La passerelle qui sillonne les roselières du marais de Lavau, menant à l’observatoire du plasticien japonais Tadishi Kawamata, va être détruite.

Marais de Lavau et une œuvre « Estuaire 2007 » – © Océanis Médias

Créée en 2009 à l’occasion de la biennale «Estuaire 2007-2009-2012», cette œuvre est devenue une destination touristique à part entière entre Loire et marais.

Cette passerelle en bois de plus de 750 mètres sur pilotis, construite pour relier l’observatoire créé en 2007, n’est située qu’à 40 cm au dessus de l’eau et a commencé à donner des signes de faiblesse dès 2012.

C’est à l’occasion du conseil municipal du 27 mai 2026 que les élus de Lavau sur Loire, petit village situé dans les marais, ont découvert avec stupeur que l’élément touristique de la commune allait être démonté à l’automne prochain et non remplacé suite à des «problèmes structurels».
+ + +
Exercices:
A: D'après le texte sur la passerelle du marais de Lavau, à quelle hauteur au-dessus de l'eau se trouve cette passerelle ?
B: Poursuivez le texte sur la passerelle du marais de Lavau à partir de sa dernière phrase.
+ + +
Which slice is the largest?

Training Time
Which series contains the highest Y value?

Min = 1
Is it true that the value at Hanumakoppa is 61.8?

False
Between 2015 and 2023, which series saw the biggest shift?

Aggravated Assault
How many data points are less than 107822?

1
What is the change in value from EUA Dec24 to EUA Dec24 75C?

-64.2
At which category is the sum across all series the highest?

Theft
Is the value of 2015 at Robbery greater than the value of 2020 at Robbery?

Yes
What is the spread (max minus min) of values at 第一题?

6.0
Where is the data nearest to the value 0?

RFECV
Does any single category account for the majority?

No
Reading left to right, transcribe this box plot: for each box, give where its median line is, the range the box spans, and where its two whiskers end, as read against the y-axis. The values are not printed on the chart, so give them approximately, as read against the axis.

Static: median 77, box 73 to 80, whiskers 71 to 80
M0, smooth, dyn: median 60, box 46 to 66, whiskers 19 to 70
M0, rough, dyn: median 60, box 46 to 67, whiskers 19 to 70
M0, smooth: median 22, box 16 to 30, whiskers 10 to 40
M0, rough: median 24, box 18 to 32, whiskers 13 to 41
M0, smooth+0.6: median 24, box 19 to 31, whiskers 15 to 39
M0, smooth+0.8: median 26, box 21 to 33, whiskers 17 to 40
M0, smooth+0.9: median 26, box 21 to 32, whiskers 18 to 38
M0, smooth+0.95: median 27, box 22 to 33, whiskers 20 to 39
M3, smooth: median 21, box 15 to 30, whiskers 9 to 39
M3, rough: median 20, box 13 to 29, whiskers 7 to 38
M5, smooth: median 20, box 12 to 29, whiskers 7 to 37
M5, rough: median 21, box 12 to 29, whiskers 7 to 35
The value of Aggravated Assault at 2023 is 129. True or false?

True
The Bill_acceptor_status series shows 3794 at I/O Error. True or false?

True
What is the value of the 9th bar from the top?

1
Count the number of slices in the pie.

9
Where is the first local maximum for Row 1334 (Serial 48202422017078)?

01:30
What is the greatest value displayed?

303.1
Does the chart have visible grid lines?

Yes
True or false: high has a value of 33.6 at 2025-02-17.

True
+ + +
Corrigés:
A: Elle n'est située qu'à 40 cm au-dessus de l'eau.

B:
Une bataille judiciaire pour la passerelle

Aujourd’hui fermée au public, la passerelle a fait l’objet d’un litige judiciaire dont l’épilogue a eu lieu le 10 juillet 2020 avec la condamnation par la cour administrative d’appel, du maître d’œuvre Arcadis à payer 1,5 million d’euros au VAN et au conservatoire de l’espace littoral et des rivages lacustres.

Le choix des matériaux, notamment du bois de châtaignier, inadapté aux conditions du site humide et à la durée de vie de l’œuvre estimée à 20 ans, était contesté par les parties.

Le jugement indiquait que la somme allouée permettait une remise en accessibilité du site, ce que contestait le Voyage à Nantes, tandis qu’Arcadis estimait de son côté pouvoir reconstruire une passerelle d’une durée de vie de 50 ans avec un tel budget.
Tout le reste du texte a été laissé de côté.